Hard bricks and soft power: on the geopolitical importance of the Russian property empire

A 2008 election poster, showing Vladimir Putin (Russia's president, 2000-8, 2012-) and Dmitry Medvedev (president, 2008-12), behind the double-headed eagles which symbolised Imperial Russia. Image:Getty.

Over the past three decades, real estate has gained a new significance on the world stage, as many states have relaxed laws to open up national property markets to international buyers.

This has not only intensified international business activities: it's also offered states a new way of pursuing their global political ambitions. In particular, Russia – perhaps better known for its use of “hard” tactics such as military interventions – has proven to be an adroit user of this “soft” power tool.

In Russia, real estate emerged as a marketable good in the early 1990s, when large-scale privatisation transferred ownership titles from the state to tenants. Initially, because of the political and economic turmoil involved in Russia’s transition from a one-party state to democratic republic, there was little international interest in the country’s property market.

But all this changed in the early 2000s. The election of Vladimir Putin as president, together with institutional reforms that increased transparency and rising oil prices, worked to initiate a period of political stability and economic growth. Foreign investors and capital flocked to Russia to tap into the markets there.

At the same time, Russian investors and state institutions also invested in and built real estate abroa – primarily in former members of the Soviet Union, but also as far afield as Namibia.

These two processes – driven by foreign actors in Russia, and by Russians abroad – created a complex network of relationships and dependencies, which continue to affect the way international relations are negotiated today.

Doing business

The importance of real estate is particularly visible in the opposition between Russia and the rest of Europe over Ukraine. Foreign companies in Russia that own fixed assets such as offices, factories and retail facilities are obviously interested in the economic and political stability of the state. And their interests can directly affect negotiations between international powers.

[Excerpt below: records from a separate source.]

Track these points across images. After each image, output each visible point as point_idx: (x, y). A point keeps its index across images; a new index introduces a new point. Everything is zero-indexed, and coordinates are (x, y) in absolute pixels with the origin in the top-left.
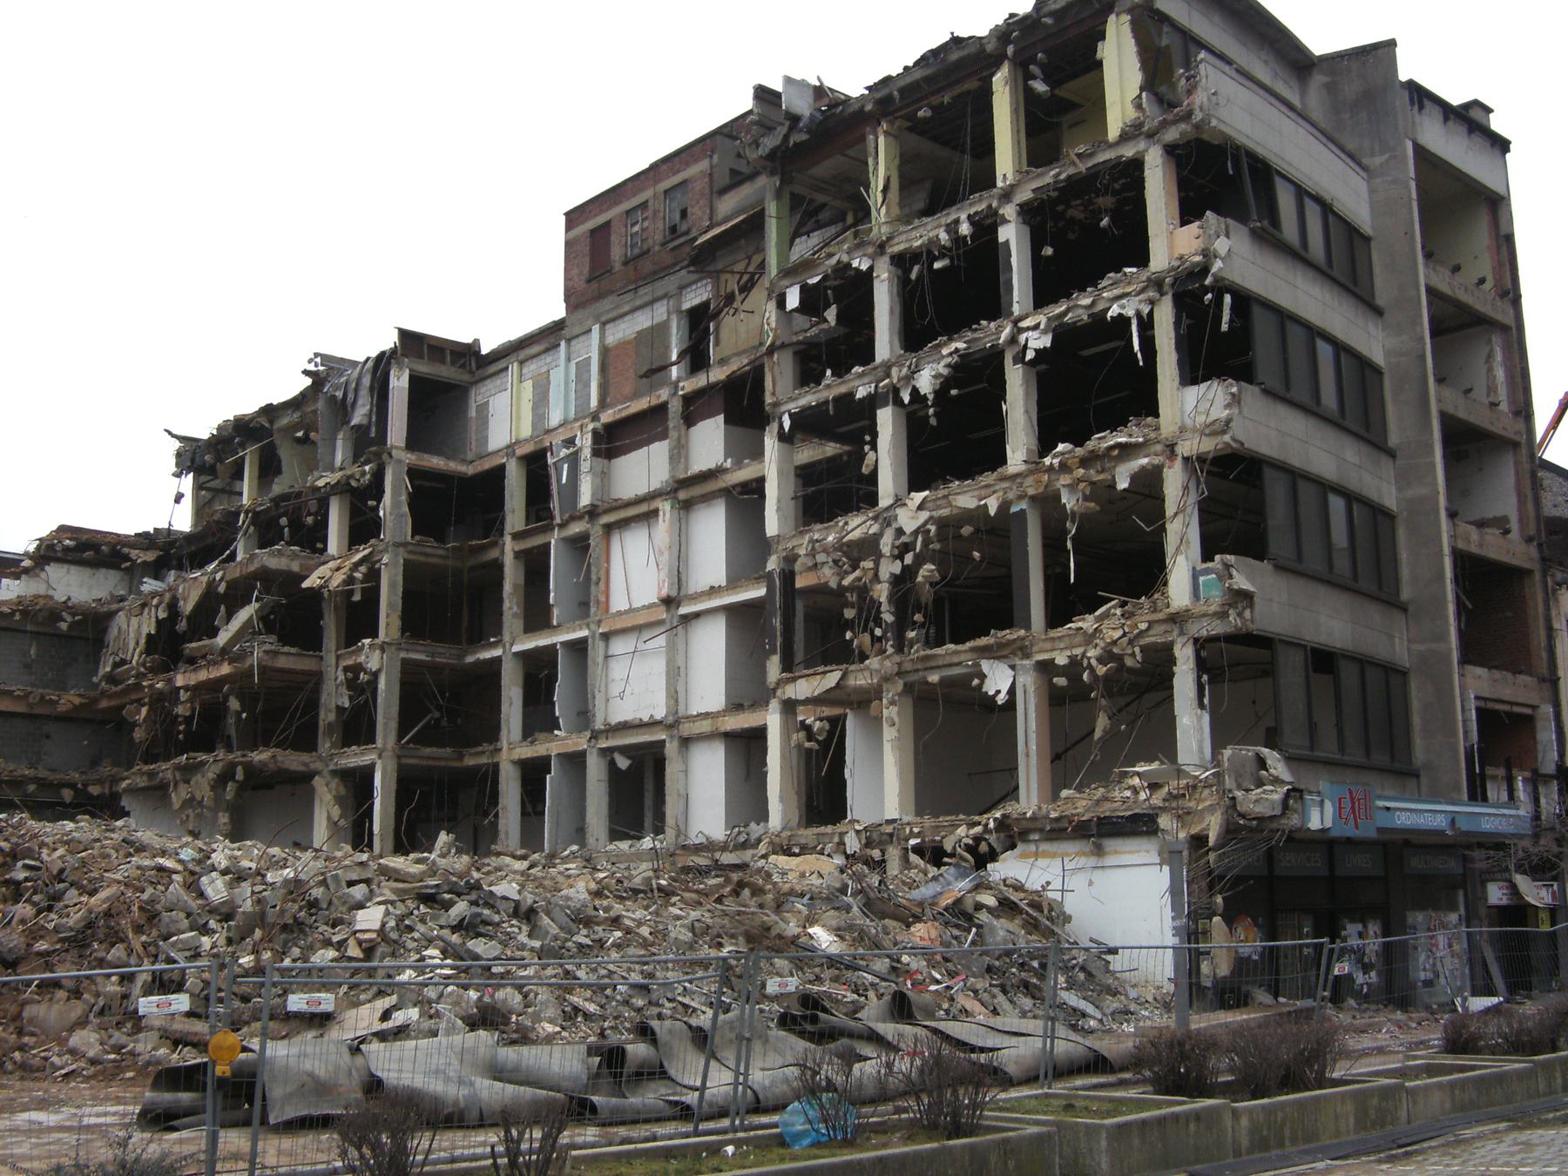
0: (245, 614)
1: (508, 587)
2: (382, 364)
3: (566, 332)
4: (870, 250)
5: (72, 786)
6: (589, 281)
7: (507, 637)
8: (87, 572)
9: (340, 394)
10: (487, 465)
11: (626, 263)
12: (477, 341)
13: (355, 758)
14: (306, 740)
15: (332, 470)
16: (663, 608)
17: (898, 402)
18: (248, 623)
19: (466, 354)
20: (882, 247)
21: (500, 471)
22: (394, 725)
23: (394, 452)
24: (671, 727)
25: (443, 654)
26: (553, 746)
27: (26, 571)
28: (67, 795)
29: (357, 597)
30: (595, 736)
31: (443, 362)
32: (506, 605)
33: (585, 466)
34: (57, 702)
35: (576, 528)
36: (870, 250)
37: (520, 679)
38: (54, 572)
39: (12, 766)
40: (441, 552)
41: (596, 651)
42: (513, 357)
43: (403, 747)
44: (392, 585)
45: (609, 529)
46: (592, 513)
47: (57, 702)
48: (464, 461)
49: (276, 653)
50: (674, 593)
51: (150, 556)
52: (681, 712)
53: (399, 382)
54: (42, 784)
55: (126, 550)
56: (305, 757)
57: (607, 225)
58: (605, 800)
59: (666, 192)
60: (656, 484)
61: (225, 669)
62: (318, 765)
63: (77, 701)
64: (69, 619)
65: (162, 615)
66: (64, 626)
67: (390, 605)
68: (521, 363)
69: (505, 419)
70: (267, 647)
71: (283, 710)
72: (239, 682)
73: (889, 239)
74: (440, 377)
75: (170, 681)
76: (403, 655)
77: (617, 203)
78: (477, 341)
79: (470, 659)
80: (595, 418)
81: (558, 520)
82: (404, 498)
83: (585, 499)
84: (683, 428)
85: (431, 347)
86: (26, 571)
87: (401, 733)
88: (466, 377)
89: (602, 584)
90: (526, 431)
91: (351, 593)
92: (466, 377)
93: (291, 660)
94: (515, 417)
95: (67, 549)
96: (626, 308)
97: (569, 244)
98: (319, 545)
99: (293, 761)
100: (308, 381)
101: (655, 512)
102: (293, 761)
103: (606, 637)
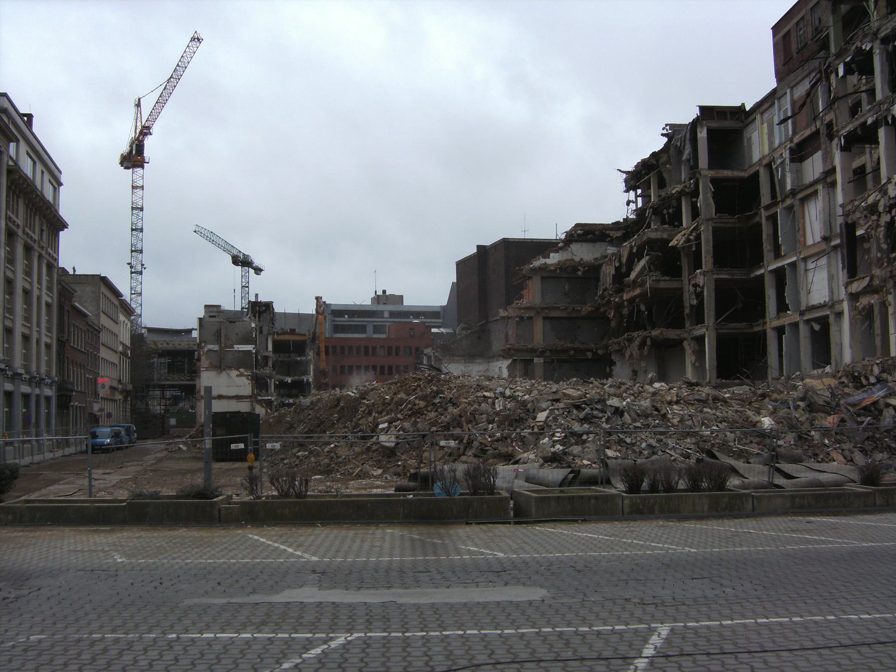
0: (643, 262)
1: (764, 237)
2: (695, 124)
3: (779, 94)
4: (869, 38)
5: (591, 350)
6: (784, 65)
7: (765, 263)
8: (591, 245)
9: (679, 144)
10: (752, 171)
11: (798, 53)
12: (743, 104)
13: (699, 331)
14: (679, 324)
15: (680, 182)
16: (824, 243)
17: (887, 124)
18: (644, 268)
19: (738, 112)
20: (875, 34)
21: (757, 174)
22: (713, 313)
23: (702, 172)
24: (832, 307)
25: (738, 274)
26: (791, 316)
27: (561, 248)
28: (589, 355)
29: (694, 249)
30: (802, 313)
31: (726, 119)
32: (764, 246)
33: (787, 168)
34: (580, 311)
35: (788, 202)
36: (869, 38)
37: (774, 284)
38: (575, 247)
39: (562, 343)
40: (731, 221)
41: (801, 266)
42: (757, 112)
43: (718, 324)
44: (707, 241)
45: (803, 201)
46: (793, 193)
47: (580, 311)
48: (743, 170)
49: (658, 281)
50: (828, 234)
51: (619, 234)
52: (836, 298)
53: (702, 134)
54: (576, 350)
55: (607, 232)
56: (678, 332)
57: (789, 31)
58: (809, 347)
59: (812, 9)
60: (817, 176)
61: (638, 291)
62: (686, 335)
63: (590, 309)
64: (582, 269)
65: (617, 265)
66: (580, 273)
67: (707, 252)
68: (762, 114)
69: (761, 143)
70: (654, 278)
71: (667, 309)
72: (643, 295)
73: (878, 30)
74: (722, 128)
75: (621, 297)
76: (716, 276)
77: (792, 19)
78: (743, 104)
79: (752, 275)
80: (792, 141)
81: (779, 199)
82: (710, 195)
83: (789, 187)
84: (828, 142)
85: (717, 112)
86: (561, 248)
87: (717, 316)
88: (740, 125)
89: (801, 232)
90: (766, 151)
91: (691, 246)
92: (740, 125)
93: (666, 283)
94: (761, 144)
95: (579, 235)
96: (800, 78)
97: (775, 45)
98: (676, 223)
99: (672, 334)
100: (665, 140)
101: (816, 193)
102: (672, 334)
103: (805, 259)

Merkel – bowing under pressure? Image: Maxense Peniguet/Flickr/creative commons.

For example, German retailer Metro – which owns large shopping centres in Russia – actively opposed the sanctions imposed on Russia in 2014, arguing that such measures would hurt their business.

It is believed in the business community that this kind of pressure has played a big role in preventing Germany’s Merkel government from supporting tougher measures against Russia. Foreign business with stakes in Russia often act like indirect and informal lobby groups, representing Russia’s interests in their native nations.

Leverage in London

The investments of Russians abroad has also shaped the state’s approach to international politics. For example, Russian investment in residential real estate in cities like London is very popular, and gives the Russian state a certain influence in these places.

The strong presence of Russian wealth in London – worth £27bn, or 0.5 per cent of international assets in the city – is considered by some to be a factor in Britain’s stance towards Russia.

This was demonstrated by a confidential report – photographed in 2014 – which suggested that Britain should not support the EU’s trade sanctions against Russia or close London’s financial centre to Russian citizens. Although the EU’s sanctions were still implemented, Britain’s initial reluctance to support them can at least partly be attributed to the presence of Russian capital in London.

Show of strength

The power of real estate can be symbolic, as well as financial – as shown by the international expansion of the Russian Orthodox church. Since the 2000s, the church has purchased numerous properties around the world.

High profile members of the Russian political elite – including Putin himself – have linked the expansion of the Russian Orthodox Church to the project of the “Russian World”. This is the idea that Russian civilisation is a community which spans beyond the country’s current territorial borders.

This has been interpreted by some experts as an attempt by the Russian administration to “gain hold over Russian émigré communities”. For example, French officials have been criticised for smoothing the way for a new Russian Orthodox church in the centre of Paris, with one anonymosu diplomat declaring it to be a “symbol of Russian power”.

All hail. Image: Kvoloshin/Flickr/creative commons.

Russia has also sought to project its power through mega-projects such as sport stadia, urban regeneration schemes and new infrastructure. For example, developments in Sochi for the 2014 Winter Olympics were overwhelmingly realised by companies that were either government controlled or financially dependent on state-owned banks. By deploying the state’s resources in this way, Russia sought to highlight its power and ability to get things done.


Word of warning

But while real estate has offered another way for Russia to pursue its national interests abroad, it has also created new vulnerabilities, which competing states can exploit. For example, the EU and US have restricted Russia’s access to some of its properties abroad, to pressure Russia over Ukraine.

The heavy presence of Russian capital and real estate interests in Ukraine itself is another source of vulnerability: since 2014, Ukrainian radicals have regularly attacked branches of Russian retail banks.

The outflow of Russian capital abroad also presents the country with a serious problem: that is, the erosion of tax revenues, investments and – perhaps most importantly – an educated workforce.

So, real estate abroad is more than just an economic process: it has become a “soft” power tool for states to influence each other, adding a new layer of complexity to international politics.The Conversation

Mirjam Büdenbender is a PhD Candidate at the Katholiek Universiteit of Leuven, and Oleg Golubchikov a senior lecturer in human geography at Cardiff University.